Passage:
SECTION 5.1.8. Compliance with Laws. The Borrower will
comply with all applicable Requirements of Law; provided,
however, that this Section 5.1.8 shall not apply to any
circumstances of noncompliance that together with all other
noncompliance could not result in a Material Adverse Change.
SECTION 5.2. Negative Covenants. The Borrower agrees with
the Lender that until all Obligations (other than Obligations
that expressly survive the termination of this Agreement pursuant
to Section 7.4) have been paid and performed in full, the
Borrower will perform the Obligations set forth in this Section
5.2.
SECTION 5.2.1. Indebtedness. The Borrower will not create,
incur, assume or suffer to exist or otherwise become or be liable
in respect of any indebtedness other than:
(a) indebtedness in respect of the Loans and other
Obligations;
(b) indebtedness in respect of liabilities resulting from
(i) endorsements of negotiable instruments in the ordinary course
of business; and (ii) surety bonds and other bonds issued for the
Borrower's account in the ordinary course of business;
(c) indebtedness of the Borrower existing on the Closing
Date;
(d) capitalized lease liabilities;
(e) Purchase money indebtedness;
(f) extensions, refinancings, replacements and renewals of
any of the foregoing Indebtedness described in clauses (c)
through (e) of this Section 5.2.1, provided that the principal
amount thereof is not increased, and such extension, refinancing,
replacement or renewal does not impose more burdensome terms upon
the Borrower than the indebtedness being extended, refinanced,
replaced or renewed.
SECTION 5.2.2 Liens. The Borrower will not create, incur,
assume or suffer any Lien upon any of its property, revenues or
assets, whether now owned or hereafter acquired, except:
(a) Liens for taxes, assessments or other governmental
charges or levies not at the time delinquent or thereafter
payable with penalty or being contested in good faith by
appropriate proceedings and for which adequate reserves in
accordance with GAAP shall have been set aside on its books; and
(b) Liens existing as of the Closing Date.
SECTION 5.2.3 Consolidation, Merger, Subsidiaries, etc.

Short exercise: For each statement, say whether it agrees with the covenant text, and answer yes or no. Support each answer by quoting the deciding words of the covenant text exactly. 1. The Borrower must comply with every applicable Requirement of Law, with no exception. 2. A refinancing of purchase money indebtedness may raise the principal amount if its terms are no more burdensome. 3. Liens existing as of the Closing Date are among the permitted Liens.

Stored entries
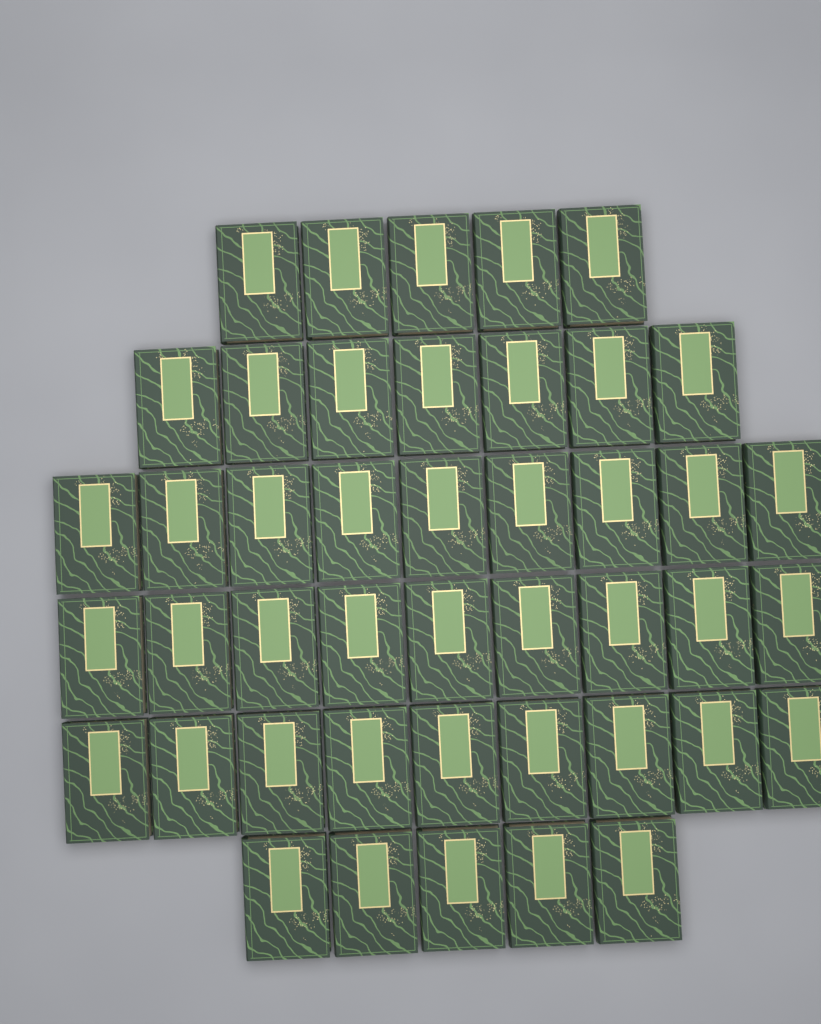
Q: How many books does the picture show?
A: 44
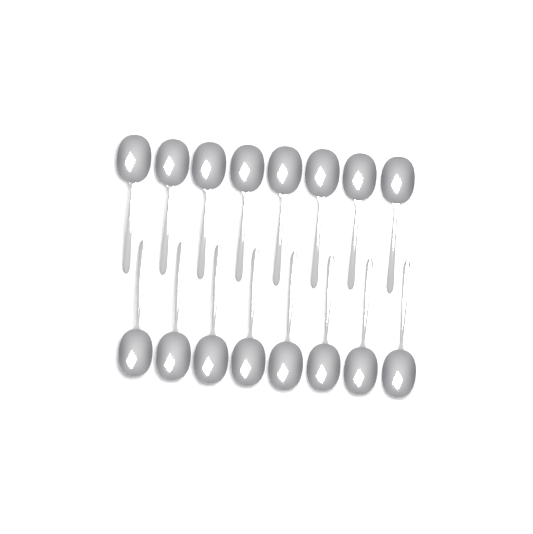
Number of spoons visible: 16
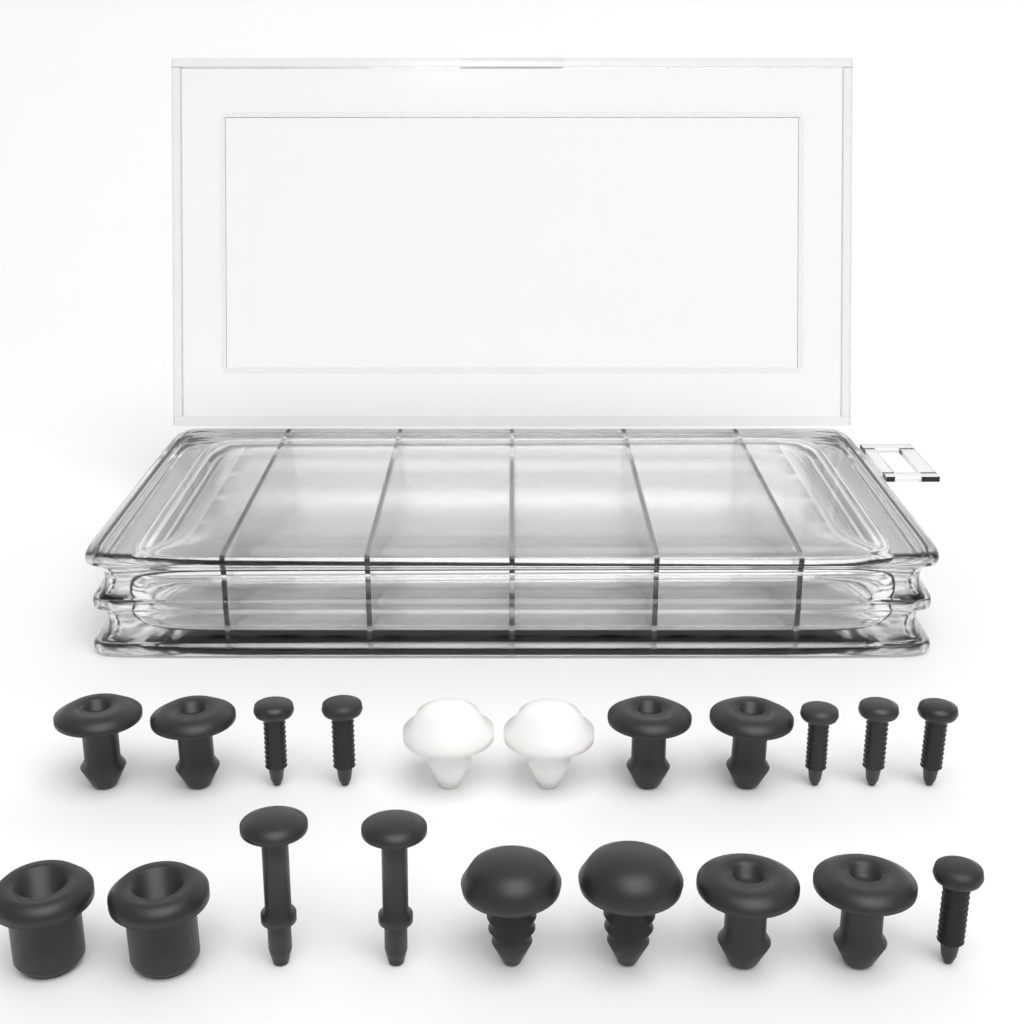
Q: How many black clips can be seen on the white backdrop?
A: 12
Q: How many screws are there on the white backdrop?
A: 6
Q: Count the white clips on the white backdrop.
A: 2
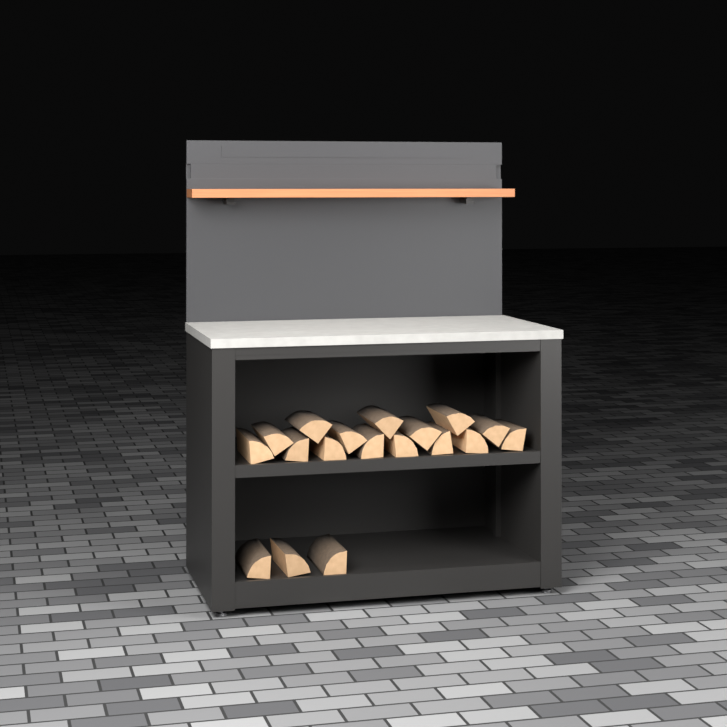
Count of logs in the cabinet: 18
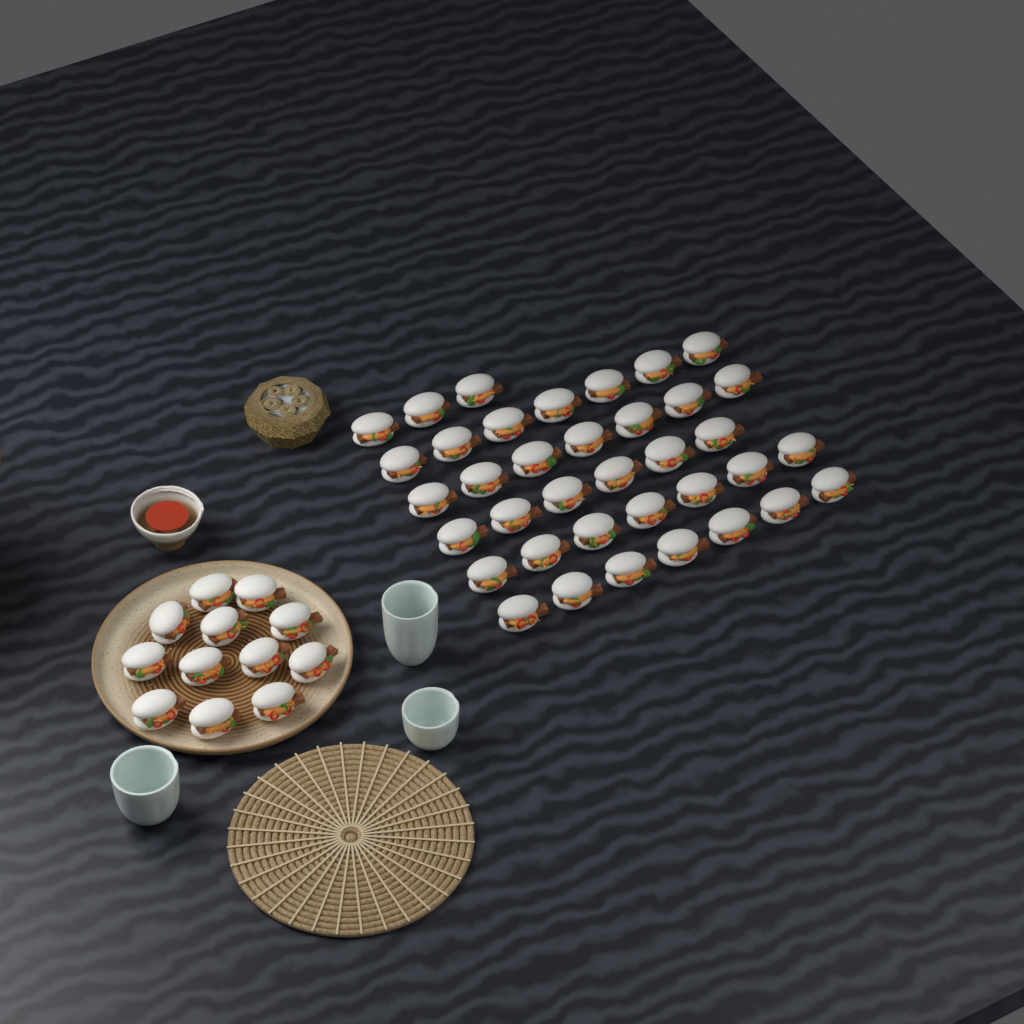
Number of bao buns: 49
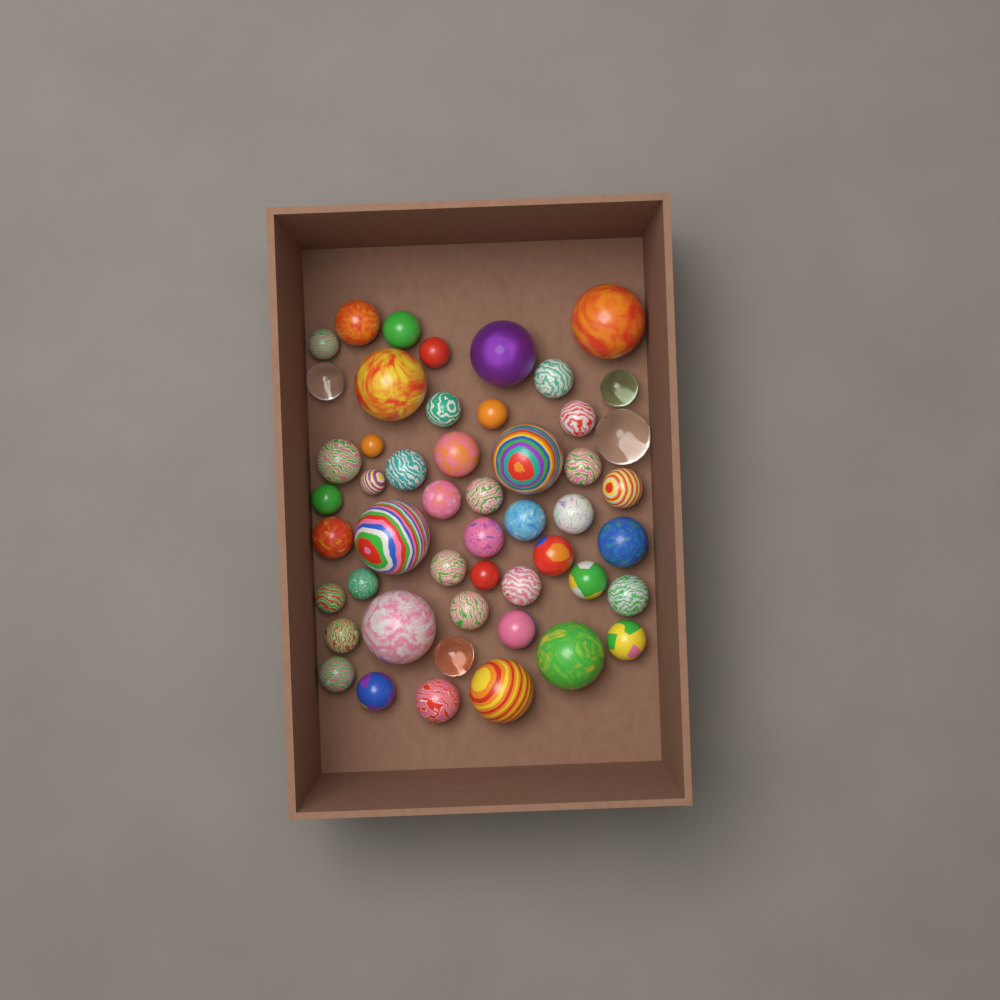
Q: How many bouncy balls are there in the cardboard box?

Result of the exercise:
1. No: "provided, however, that this Section 5.1.8 shall not apply to any circumstances of noncompliance that together with all other noncompliance could not result in a Material Adverse Change."
2. No: "provided that the principal amount thereof is not increased"
3. Yes: "(b) Liens existing as of the Closing Date."